Selected excerpt —
BEGIN

Memphis Belles
- Founded: 2008
- League: Independent Women's Football League
- Team history: NWFA (2008) WFA (2009) IWFL (2010-future)
- Based in: Memphis, Tennessee
- Colors: Red, black, silver
- Championships: 0

= Memphis Belles =

The Memphis Belles were a women's professional tackle football team and members of the Independent Women's Football League. Based in Memphis, Tennessee, the Memphis Belles played their 2010 home games at Halle Stadium football field in Memphis, Tennessee.

In their inaugural season (2008), the Memphis Belles played in the National Women's Football Association. When the NWFA folded in 2009, the Memphis Belles moved to the Women's Football Alliance. In 2010, the Memphis Belles moved to the Independent Women's Football League, where they made the Midwest Divisional Playoffs. The team has since folded.

== Season-by-season ==

Season records
| Season | W | L | T | Finish | Playoff results |
Memphis Belles (NWFA)
| 2008 | 3 | 4 | 1 | 2nd South Midwest | -- |
Memphis Belles (WFA)

END

Parts of the exercise —
**a)** Please quote the Memphis Belles article word for word, starting with "In their inaugural" and going on through "Memphis Belles (NWFA)".
**b)** List every league the Memphis Belles belonged to, according to the Memphis Belles article.

[Dataset records]
BEGIN

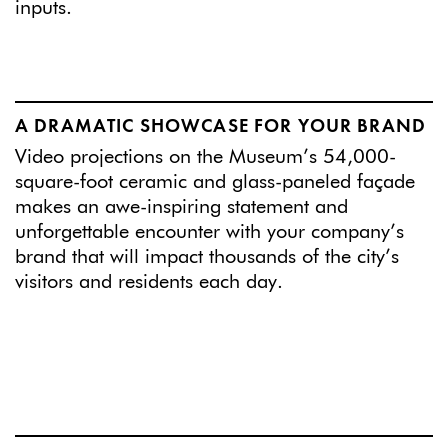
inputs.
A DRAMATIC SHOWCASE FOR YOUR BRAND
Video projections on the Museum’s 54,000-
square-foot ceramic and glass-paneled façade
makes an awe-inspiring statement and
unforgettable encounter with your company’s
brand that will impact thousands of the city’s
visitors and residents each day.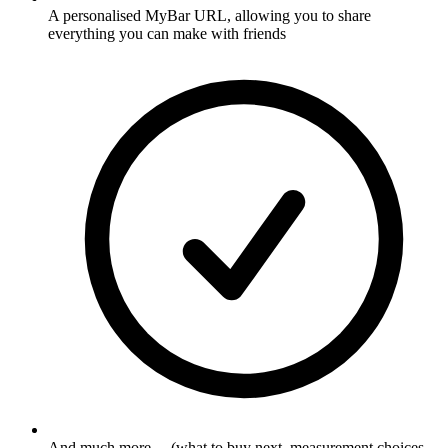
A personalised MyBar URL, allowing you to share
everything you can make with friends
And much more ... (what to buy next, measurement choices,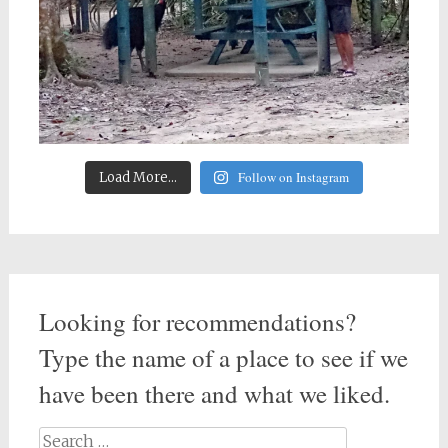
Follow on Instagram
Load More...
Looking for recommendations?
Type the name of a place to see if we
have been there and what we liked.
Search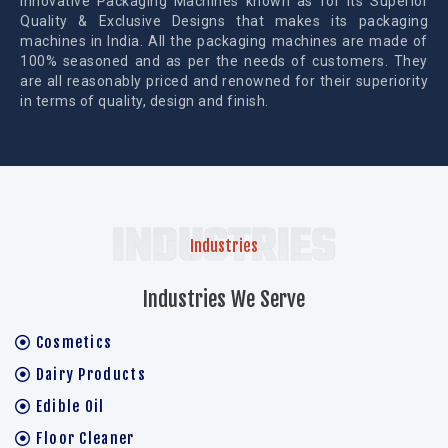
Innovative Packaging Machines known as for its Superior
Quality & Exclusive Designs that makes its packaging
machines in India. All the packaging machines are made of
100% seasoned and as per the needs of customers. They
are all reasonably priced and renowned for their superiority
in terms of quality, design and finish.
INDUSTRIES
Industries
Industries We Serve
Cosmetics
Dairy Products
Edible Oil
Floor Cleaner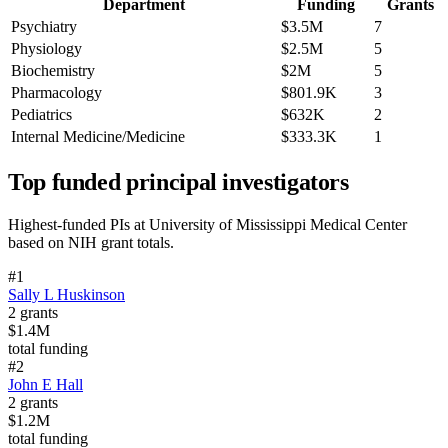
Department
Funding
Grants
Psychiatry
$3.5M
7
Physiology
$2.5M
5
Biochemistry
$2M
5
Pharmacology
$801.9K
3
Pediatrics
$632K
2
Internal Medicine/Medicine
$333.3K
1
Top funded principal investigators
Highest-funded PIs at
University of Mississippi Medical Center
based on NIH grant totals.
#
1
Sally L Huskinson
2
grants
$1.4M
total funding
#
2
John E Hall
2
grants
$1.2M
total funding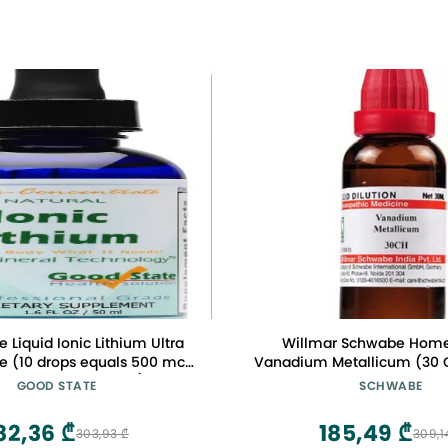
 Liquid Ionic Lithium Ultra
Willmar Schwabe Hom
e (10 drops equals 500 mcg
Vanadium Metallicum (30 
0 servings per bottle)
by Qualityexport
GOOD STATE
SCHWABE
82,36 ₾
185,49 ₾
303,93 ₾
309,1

END

Numbered responses —
**a)**
In their inaugural season (2008), the Memphis Belles played in the National Women's Football Association. When the NWFA folded in 2009, the Memphis Belles moved to the Women's Football Alliance. In 2010, the Memphis Belles moved to the Independent Women's Football League, where they made the Midwest Divisional Playoffs. The team has since folded.

== Season-by-season ==

Season records
| Season | W | L | T | Finish | Playoff results |
Memphis Belles (NWFA)

**b)**
- National Women's Football Association (NWFA), 2008
- Women's Football Alliance (WFA), 2009
- Independent Women's Football League (IWFL), from 2010